Две дороги - к одному обрыву | страница 13



О «прогрессе»

Выявить реальное содержание столь употребительного термина, как «прогресс», очень трудно. Оно сначала кажется очевидным, но ускользает при попытке понять, что же конкретно «прогрессирует». Я, конечно, не претендую на то, чтобы ответить на этот вопрос. Хочу лишь указать на одну, как мне кажется, очень важную тенденцию, проявляющуюся в том отрезке истории, который все соглашаются рассматривать как самое полное воплощение «прогресса». Имеется в виду период возникновения в Западной Европе и распространения по всему миру современной «индустриальной», или «технологической», цивилизации. Конечно, подбор фактов и цитат, касающихся нескольких веков истории, субъективен. Чтобы сделать его немного более объективным, я постараюсь использовать наиболее известные, признанные классическими источники.

Многие из писавших о Ренессансе отмечали черты «конструктивности», «абстрактности», разрыва с традицией и органичностью, характерные для этой эпохи.
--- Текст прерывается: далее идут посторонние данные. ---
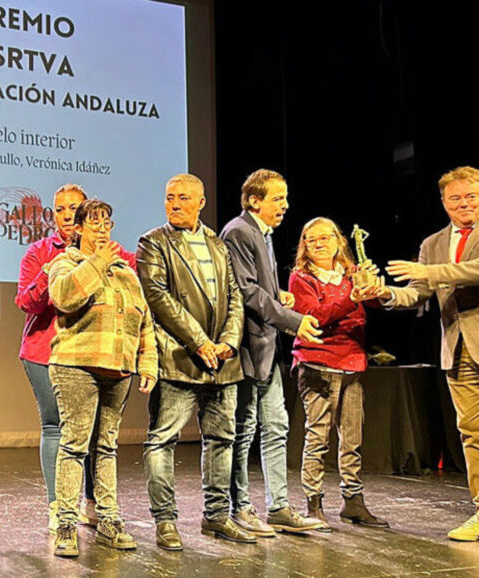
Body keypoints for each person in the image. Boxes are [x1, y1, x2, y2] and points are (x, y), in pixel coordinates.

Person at [137, 174, 253, 551]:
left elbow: (234, 296)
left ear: (201, 202)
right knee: (162, 439)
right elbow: (158, 297)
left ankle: (216, 516)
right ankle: (165, 520)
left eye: (183, 198)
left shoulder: (218, 244)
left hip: (222, 362)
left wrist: (229, 342)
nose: (174, 204)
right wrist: (199, 341)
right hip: (178, 357)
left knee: (221, 439)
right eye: (170, 197)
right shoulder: (154, 242)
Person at [15, 183, 136, 531]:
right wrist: (51, 272)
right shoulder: (41, 253)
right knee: (56, 426)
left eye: (74, 208)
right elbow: (26, 302)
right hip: (45, 350)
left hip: (97, 353)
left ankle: (94, 503)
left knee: (98, 433)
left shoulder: (116, 254)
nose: (66, 215)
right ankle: (59, 506)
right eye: (60, 209)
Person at [46, 199, 158, 558]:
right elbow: (64, 298)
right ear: (78, 228)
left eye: (107, 222)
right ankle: (66, 523)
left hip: (118, 369)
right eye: (93, 222)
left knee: (107, 446)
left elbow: (144, 321)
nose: (102, 228)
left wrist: (148, 362)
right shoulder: (65, 263)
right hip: (76, 365)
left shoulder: (126, 271)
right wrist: (96, 261)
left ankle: (109, 518)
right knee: (74, 445)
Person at [220, 168, 324, 535]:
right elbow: (245, 291)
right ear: (254, 200)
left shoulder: (261, 233)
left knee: (277, 426)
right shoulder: (238, 231)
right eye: (278, 198)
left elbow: (258, 287)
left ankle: (278, 506)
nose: (285, 205)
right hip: (247, 349)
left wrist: (278, 296)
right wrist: (292, 320)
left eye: (285, 198)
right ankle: (239, 508)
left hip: (266, 348)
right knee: (243, 429)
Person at [381, 165, 479, 541]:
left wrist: (432, 272)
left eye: (471, 196)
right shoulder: (432, 243)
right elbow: (417, 294)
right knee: (472, 432)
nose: (464, 204)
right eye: (455, 198)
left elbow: (472, 270)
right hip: (458, 350)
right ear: (443, 202)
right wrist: (384, 293)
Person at [289, 217, 389, 530]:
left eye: (325, 238)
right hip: (318, 365)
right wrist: (351, 300)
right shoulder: (301, 278)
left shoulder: (351, 272)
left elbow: (375, 304)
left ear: (338, 240)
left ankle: (353, 502)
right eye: (312, 239)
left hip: (352, 363)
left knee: (352, 438)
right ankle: (313, 503)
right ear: (304, 246)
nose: (319, 244)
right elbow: (314, 316)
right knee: (318, 438)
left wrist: (376, 288)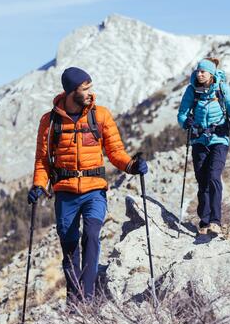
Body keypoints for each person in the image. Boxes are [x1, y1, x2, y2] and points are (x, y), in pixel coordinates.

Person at [28, 67, 148, 302]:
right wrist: (38, 186)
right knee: (70, 247)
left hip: (95, 190)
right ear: (72, 91)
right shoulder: (50, 121)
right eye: (85, 88)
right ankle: (75, 302)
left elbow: (115, 151)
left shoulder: (100, 115)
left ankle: (89, 298)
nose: (91, 92)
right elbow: (42, 159)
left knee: (92, 235)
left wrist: (132, 166)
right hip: (65, 193)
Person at [177, 58, 230, 236]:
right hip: (199, 140)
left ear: (211, 74)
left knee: (213, 176)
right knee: (202, 180)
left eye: (203, 71)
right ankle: (204, 222)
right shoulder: (192, 90)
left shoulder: (222, 87)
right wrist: (185, 122)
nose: (200, 74)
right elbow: (182, 113)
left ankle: (215, 221)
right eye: (198, 71)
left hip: (219, 138)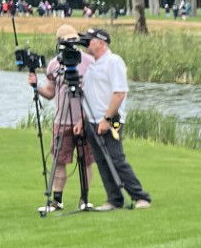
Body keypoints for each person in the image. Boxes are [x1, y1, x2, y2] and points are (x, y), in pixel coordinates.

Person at [80, 28, 153, 209]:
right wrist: (83, 120)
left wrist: (106, 118)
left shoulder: (113, 61)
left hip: (111, 119)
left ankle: (140, 196)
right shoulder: (93, 65)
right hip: (92, 120)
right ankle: (114, 199)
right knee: (102, 161)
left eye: (91, 39)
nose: (87, 42)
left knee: (116, 159)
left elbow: (119, 93)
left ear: (102, 43)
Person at [28, 30, 93, 213]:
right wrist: (36, 86)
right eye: (68, 40)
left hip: (83, 118)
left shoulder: (88, 61)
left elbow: (95, 94)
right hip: (61, 120)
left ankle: (84, 198)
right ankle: (57, 200)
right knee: (59, 161)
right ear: (59, 41)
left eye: (74, 39)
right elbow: (50, 93)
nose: (72, 43)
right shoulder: (54, 64)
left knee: (85, 160)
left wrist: (84, 119)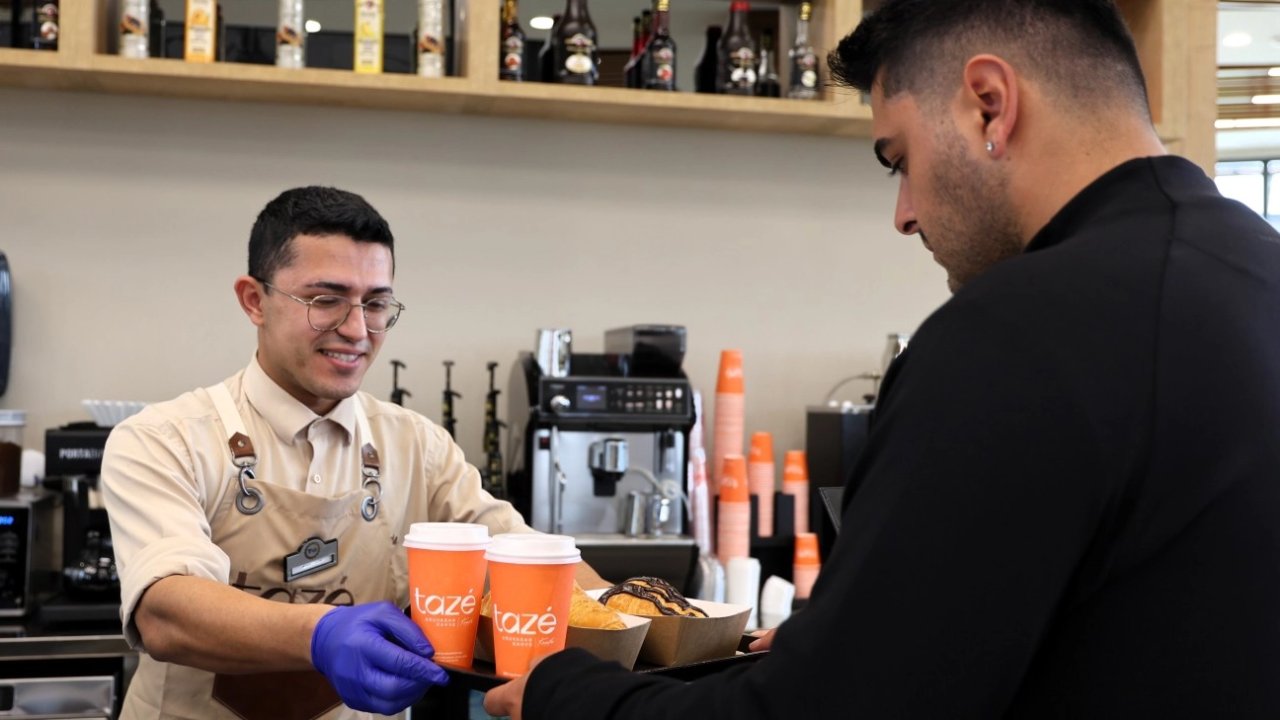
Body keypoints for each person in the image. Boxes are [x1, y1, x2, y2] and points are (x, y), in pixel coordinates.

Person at [484, 0, 1280, 717]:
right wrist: (850, 641)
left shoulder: (1011, 333)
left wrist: (571, 694)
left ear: (989, 106)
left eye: (897, 159)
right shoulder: (1259, 270)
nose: (904, 215)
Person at [101, 186, 608, 719]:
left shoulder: (417, 447)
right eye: (325, 300)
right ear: (254, 300)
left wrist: (636, 619)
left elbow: (531, 562)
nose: (356, 329)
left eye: (376, 303)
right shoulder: (164, 438)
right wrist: (321, 635)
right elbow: (166, 613)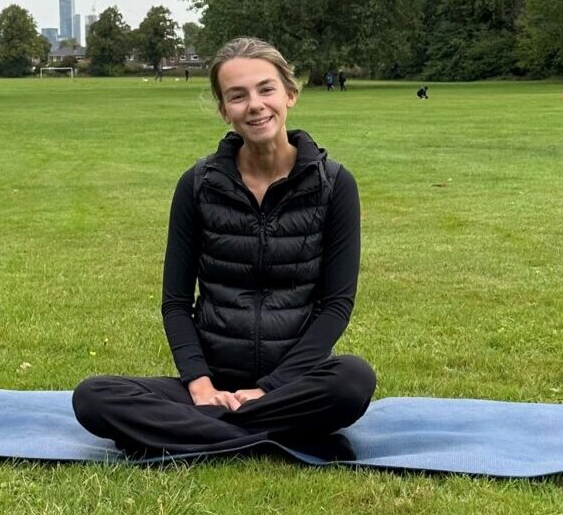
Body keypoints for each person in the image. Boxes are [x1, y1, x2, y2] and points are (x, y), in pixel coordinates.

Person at [73, 37, 375, 457]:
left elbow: (336, 306)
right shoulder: (197, 185)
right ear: (224, 110)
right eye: (237, 95)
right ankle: (278, 435)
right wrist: (199, 384)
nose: (254, 105)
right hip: (210, 384)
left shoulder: (335, 185)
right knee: (93, 397)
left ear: (290, 94)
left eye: (265, 89)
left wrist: (266, 390)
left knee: (354, 380)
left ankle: (195, 435)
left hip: (291, 385)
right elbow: (176, 302)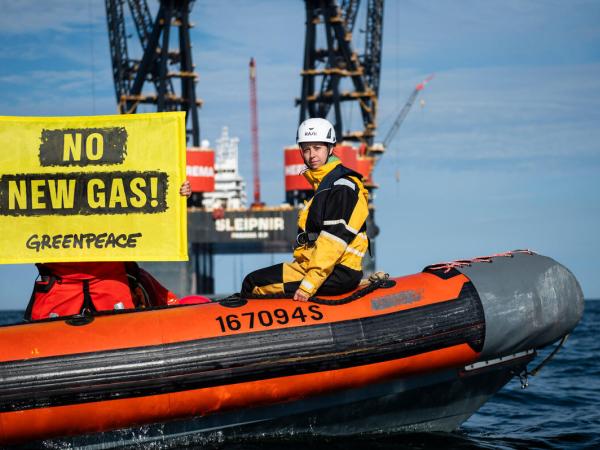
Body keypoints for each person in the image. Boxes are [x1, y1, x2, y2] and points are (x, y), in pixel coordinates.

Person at [241, 118, 370, 301]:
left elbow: (333, 241)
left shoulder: (342, 186)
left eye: (317, 148)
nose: (312, 155)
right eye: (306, 149)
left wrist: (308, 285)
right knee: (254, 280)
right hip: (320, 266)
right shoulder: (325, 185)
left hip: (338, 271)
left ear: (330, 148)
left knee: (253, 284)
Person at [26, 181, 192, 320]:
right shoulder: (45, 185)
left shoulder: (118, 183)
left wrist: (175, 194)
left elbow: (148, 205)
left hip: (111, 277)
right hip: (62, 281)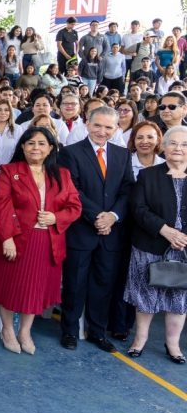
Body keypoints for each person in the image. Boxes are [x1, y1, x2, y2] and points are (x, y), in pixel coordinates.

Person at [0, 127, 81, 354]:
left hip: (47, 242)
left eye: (42, 143)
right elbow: (1, 205)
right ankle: (7, 329)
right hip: (16, 239)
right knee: (9, 286)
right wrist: (7, 238)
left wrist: (56, 217)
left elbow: (75, 206)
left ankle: (25, 332)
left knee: (35, 289)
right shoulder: (9, 171)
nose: (36, 148)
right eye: (31, 143)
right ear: (22, 147)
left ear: (51, 148)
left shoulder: (62, 175)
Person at [58, 106, 134, 351]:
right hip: (81, 230)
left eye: (108, 127)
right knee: (75, 283)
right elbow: (71, 190)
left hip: (111, 233)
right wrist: (97, 217)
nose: (102, 131)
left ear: (116, 128)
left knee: (103, 284)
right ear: (87, 124)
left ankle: (97, 332)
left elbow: (127, 190)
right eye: (97, 125)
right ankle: (70, 331)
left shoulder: (123, 154)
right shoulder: (69, 153)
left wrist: (112, 216)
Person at [125, 125, 187, 363]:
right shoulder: (148, 175)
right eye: (173, 143)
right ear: (164, 146)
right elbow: (138, 209)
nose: (178, 148)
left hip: (184, 249)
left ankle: (173, 344)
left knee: (179, 299)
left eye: (184, 144)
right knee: (146, 296)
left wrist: (182, 237)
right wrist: (166, 230)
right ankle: (139, 340)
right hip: (150, 244)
Якоб Буркхардт, Альфред фон Мартин и другие указывают, что в то время место «божественного порядка» занимает взгляд на мир как на поле конструктивной деятельности индивидуума, который может перестраивать общество и космос, «конструировать» их. Одна из глав книги Буркхардта о Ренессансе называется

«Государство как искусственное сооружение».

Государства кондотьеров он называет

«искусственными существами».

Основной взгляд Макиавелли — что политика — это расчет, похожий на инженерный, столь же мало ограниченный нормами морали или религии.

В этом «конструируемом» мире важнейшими становятся такие свойства, как «мастерство», «техника» или «искусство»: «искусство дипломатии», «искусство войны». Возрастает роль специалистов: инженеров, дипломатов, кондотьеров. Денежное хозяйство делает возможным «свести все к числам» (бухгалтерии). Этот дух проникает и в область морали. (В одной бухгалтерской книге того времени записано слева:

«Дож Фаскари — мой должник за смерть отца и дяди»,

а когда дож был убит, справа записано: «Уплатил».) Тому же духу соответствует новая наука об измеримых, вычислимых и предсказуемых в числах явлениях. Галилей сформулировал ее цель:

«…измерить все, что измеримо, и сделать измеримым все, что неизмеримо».

Возникло представление, что весь мир можно постичь через вычисления. Все субъективное: краски, запахи, тепло и холод — было объявлено находящимся за рамками науки, результатом несовершенства «человеческого прибора», познанием более низкого сорта. Этому соответствовала надежда вычислить и будущее — отсюда увлечение астрологией.